For other realities it opens a contractual future to be discussed unless you decide to backtrack. The multinationals and the better structured companies objectively have a greater “ability to pay” compared to the other realities and equally in a hurry to put the contract renewal behind them because all in all they see a favorable market situation.

After all, contracts are the product not only of the contractual strength of the workers, but also of the real condition of the companies that sign them. In this circumstance the union, although aware of opening a dispute with the companies that remain excluded from it, has made a virtue of necessity by signing in the interest of those workers who will benefit from it.                             

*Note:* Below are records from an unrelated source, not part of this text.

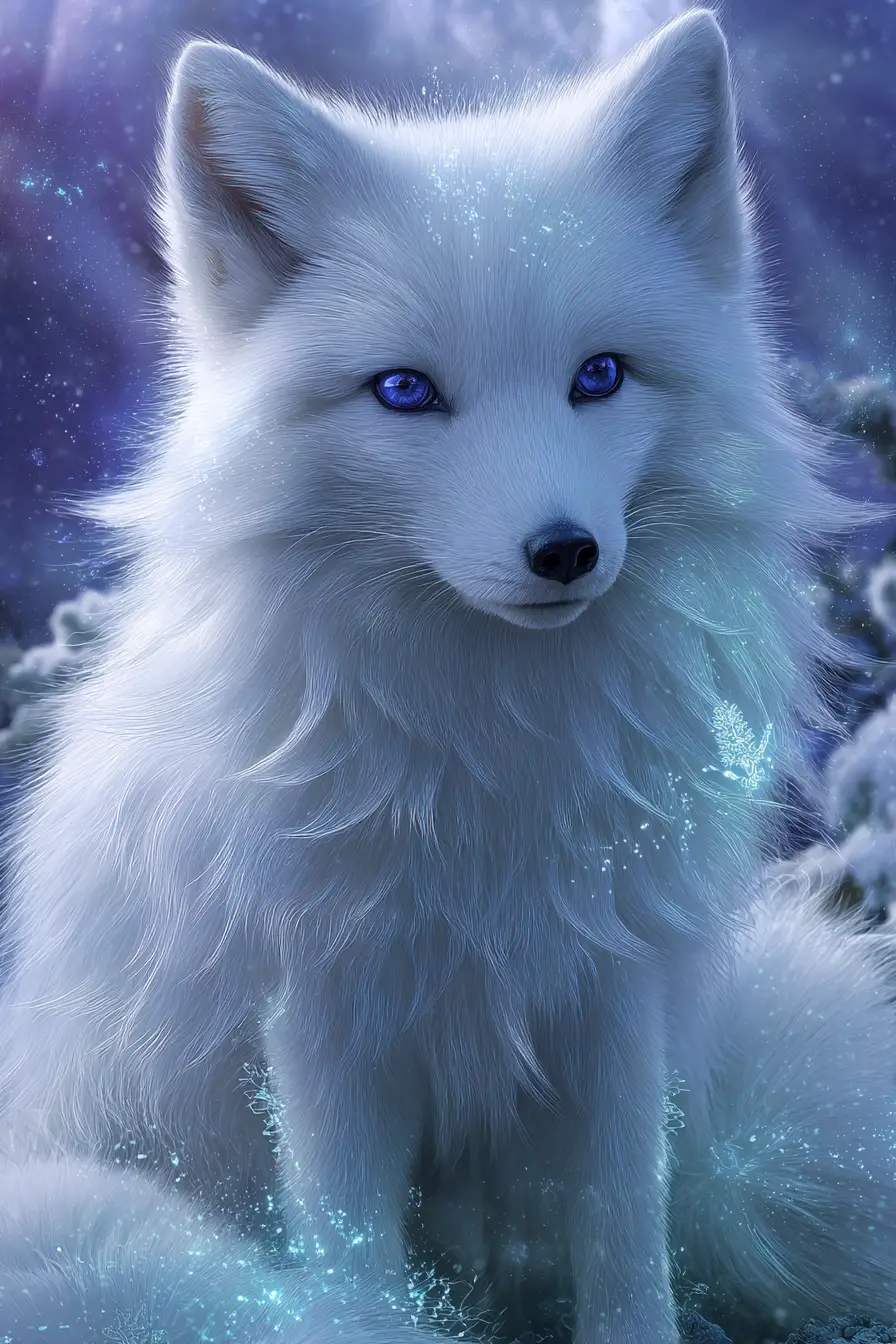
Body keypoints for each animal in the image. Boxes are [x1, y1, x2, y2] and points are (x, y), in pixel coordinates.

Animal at [0, 10, 895, 1344]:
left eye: (598, 375)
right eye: (404, 391)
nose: (563, 552)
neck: (489, 751)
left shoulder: (612, 990)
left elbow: (625, 1235)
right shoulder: (319, 1019)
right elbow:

The other companies in the food macro sector, sooner or later, will define if they want to act in associative terms another contract inevitably conditioned also by their economic situation or from new market opportunities. On the other hand, signing an agreement that is too expensive also means pushing marginal companies and their employees out of the market. If the number of these companies were significant, it would be easy to understand the choice of "minor" companies to take different paths in the contractual sphere from that of the multinationals and more solid realities.                                                                                     

It is difficult to understand today whether what happened could bring water to the German contractual model in which there is a national collective agreement for a single sector but which provides for companies and workers who decide to do so, to leave the system and create autonomous company contracts, as did the late Sergio Marchionne in the Fiat-Chrysler case. Of course it's going in that direction.